• _WHAT IS REQUIRED_
Leave the pictures out. Copy every other part of the entries exactly.

• _DATA UNDER STUDY_
###

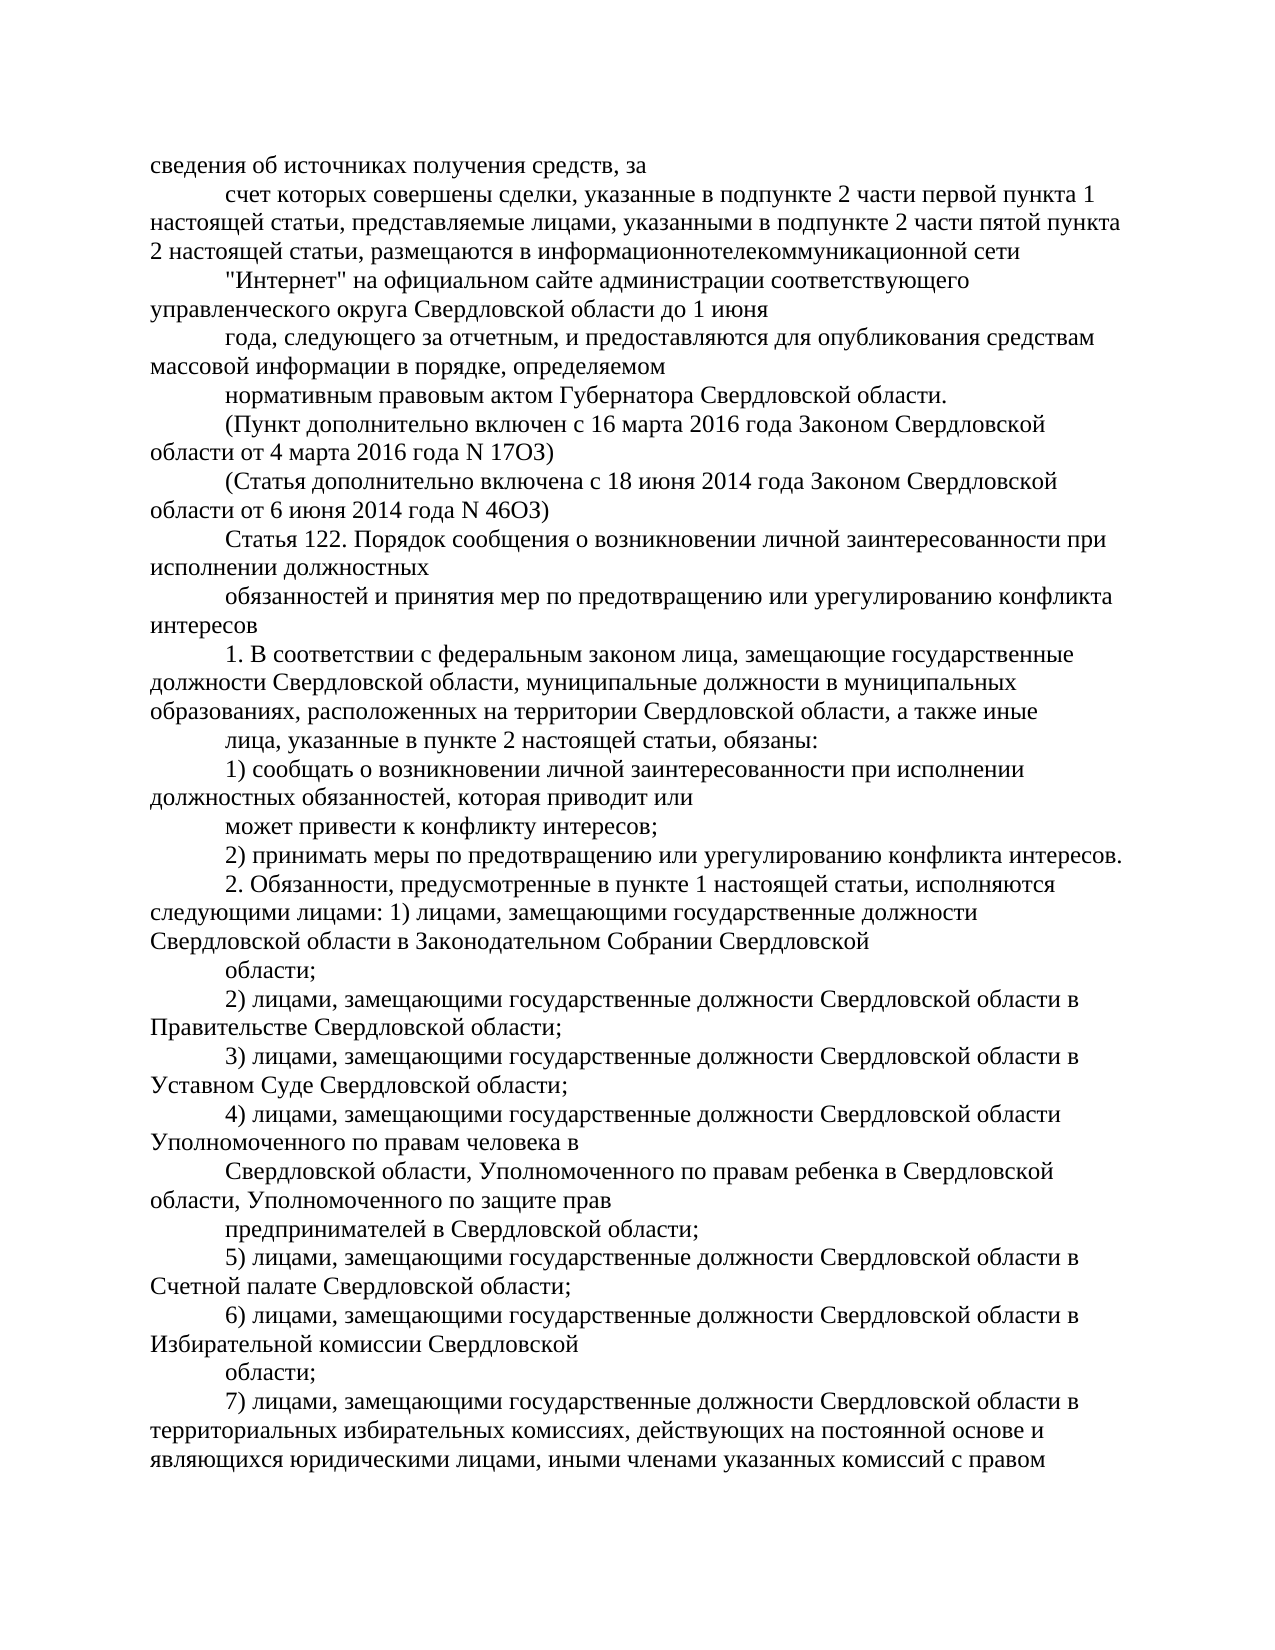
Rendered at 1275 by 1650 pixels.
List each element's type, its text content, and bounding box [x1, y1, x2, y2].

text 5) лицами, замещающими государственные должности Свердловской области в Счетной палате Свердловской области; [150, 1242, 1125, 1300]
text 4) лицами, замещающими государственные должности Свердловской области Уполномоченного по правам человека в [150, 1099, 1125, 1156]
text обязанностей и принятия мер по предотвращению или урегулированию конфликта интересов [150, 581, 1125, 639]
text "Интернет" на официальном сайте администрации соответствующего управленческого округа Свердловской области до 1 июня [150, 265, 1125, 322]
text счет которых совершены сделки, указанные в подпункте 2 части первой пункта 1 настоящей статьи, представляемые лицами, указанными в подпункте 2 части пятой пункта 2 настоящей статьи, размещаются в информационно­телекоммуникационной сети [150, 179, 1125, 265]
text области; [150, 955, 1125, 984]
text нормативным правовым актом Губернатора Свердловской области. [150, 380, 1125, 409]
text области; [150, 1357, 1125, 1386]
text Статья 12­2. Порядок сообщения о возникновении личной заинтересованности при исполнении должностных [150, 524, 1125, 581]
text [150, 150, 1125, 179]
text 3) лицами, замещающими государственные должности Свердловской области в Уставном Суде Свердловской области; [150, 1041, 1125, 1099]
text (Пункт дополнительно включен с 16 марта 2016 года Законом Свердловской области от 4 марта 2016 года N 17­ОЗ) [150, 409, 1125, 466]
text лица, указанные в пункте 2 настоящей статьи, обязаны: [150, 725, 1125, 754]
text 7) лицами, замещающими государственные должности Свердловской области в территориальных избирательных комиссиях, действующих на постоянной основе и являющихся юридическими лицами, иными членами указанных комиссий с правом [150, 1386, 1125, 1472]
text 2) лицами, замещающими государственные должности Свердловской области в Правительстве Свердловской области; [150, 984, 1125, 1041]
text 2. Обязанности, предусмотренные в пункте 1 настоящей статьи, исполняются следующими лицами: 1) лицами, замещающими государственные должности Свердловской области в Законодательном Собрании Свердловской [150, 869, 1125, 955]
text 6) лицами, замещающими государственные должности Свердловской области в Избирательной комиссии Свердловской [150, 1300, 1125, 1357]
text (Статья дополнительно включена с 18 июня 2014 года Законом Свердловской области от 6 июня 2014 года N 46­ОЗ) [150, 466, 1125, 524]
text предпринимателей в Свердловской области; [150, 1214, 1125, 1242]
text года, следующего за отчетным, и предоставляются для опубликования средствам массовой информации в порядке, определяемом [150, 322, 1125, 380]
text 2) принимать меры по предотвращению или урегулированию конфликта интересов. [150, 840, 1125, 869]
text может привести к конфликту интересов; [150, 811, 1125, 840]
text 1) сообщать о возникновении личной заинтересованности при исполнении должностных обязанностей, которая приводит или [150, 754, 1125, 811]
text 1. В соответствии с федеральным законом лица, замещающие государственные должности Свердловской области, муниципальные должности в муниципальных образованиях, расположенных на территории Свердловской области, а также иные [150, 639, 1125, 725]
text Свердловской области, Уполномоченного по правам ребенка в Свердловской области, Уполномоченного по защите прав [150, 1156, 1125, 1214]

###

• _SOLUTION FOR THIS PROBLEM_
Rendered at 1275 by 1650 pixels.
List each element's type, its text content, and bounding box [x1, y1, x2, y2].

text 5) лицами, замещающими государственные должности Свердловской области в Счетной палате Свердловской области; [150, 1242, 1125, 1300]
text 4) лицами, замещающими государственные должности Свердловской области Уполномоченного по правам человека в [150, 1099, 1125, 1156]
text обязанностей и принятия мер по предотвращению или урегулированию конфликта интересов [150, 581, 1125, 639]
text "Интернет" на официальном сайте администрации соответствующего управленческого округа Свердловской области до 1 июня [150, 265, 1125, 322]
text счет которых совершены сделки, указанные в подпункте 2 части первой пункта 1 настоящей статьи, представляемые лицами, указанными в подпункте 2 части пятой пункта 2 настоящей статьи, размещаются в информационно­телекоммуникационной сети [150, 179, 1125, 265]
text области; [150, 955, 1125, 984]
text нормативным правовым актом Губернатора Свердловской области. [150, 380, 1125, 409]
text области; [150, 1357, 1125, 1386]
text Статья 12­2. Порядок сообщения о возникновении личной заинтересованности при исполнении должностных [150, 524, 1125, 581]
text [150, 150, 1125, 179]
text 3) лицами, замещающими государственные должности Свердловской области в Уставном Суде Свердловской области; [150, 1041, 1125, 1099]
text (Пункт дополнительно включен с 16 марта 2016 года Законом Свердловской области от 4 марта 2016 года N 17­ОЗ) [150, 409, 1125, 466]
text лица, указанные в пункте 2 настоящей статьи, обязаны: [150, 725, 1125, 754]
text 7) лицами, замещающими государственные должности Свердловской области в территориальных избирательных комиссиях, действующих на постоянной основе и являющихся юридическими лицами, иными членами указанных комиссий с правом [150, 1386, 1125, 1472]
text 2) лицами, замещающими государственные должности Свердловской области в Правительстве Свердловской области; [150, 984, 1125, 1041]
text 2. Обязанности, предусмотренные в пункте 1 настоящей статьи, исполняются следующими лицами: 1) лицами, замещающими государственные должности Свердловской области в Законодательном Собрании Свердловской [150, 869, 1125, 955]
text 6) лицами, замещающими государственные должности Свердловской области в Избирательной комиссии Свердловской [150, 1300, 1125, 1357]
text (Статья дополнительно включена с 18 июня 2014 года Законом Свердловской области от 6 июня 2014 года N 46­ОЗ) [150, 466, 1125, 524]
text предпринимателей в Свердловской области; [150, 1214, 1125, 1242]
text года, следующего за отчетным, и предоставляются для опубликования средствам массовой информации в порядке, определяемом [150, 322, 1125, 380]
text 2) принимать меры по предотвращению или урегулированию конфликта интересов. [150, 840, 1125, 869]
text может привести к конфликту интересов; [150, 811, 1125, 840]
text 1) сообщать о возникновении личной заинтересованности при исполнении должностных обязанностей, которая приводит или [150, 754, 1125, 811]
text 1. В соответствии с федеральным законом лица, замещающие государственные должности Свердловской области, муниципальные должности в муниципальных образованиях, расположенных на территории Свердловской области, а также иные [150, 639, 1125, 725]
text Свердловской области, Уполномоченного по правам ребенка в Свердловской области, Уполномоченного по защите прав [150, 1156, 1125, 1214]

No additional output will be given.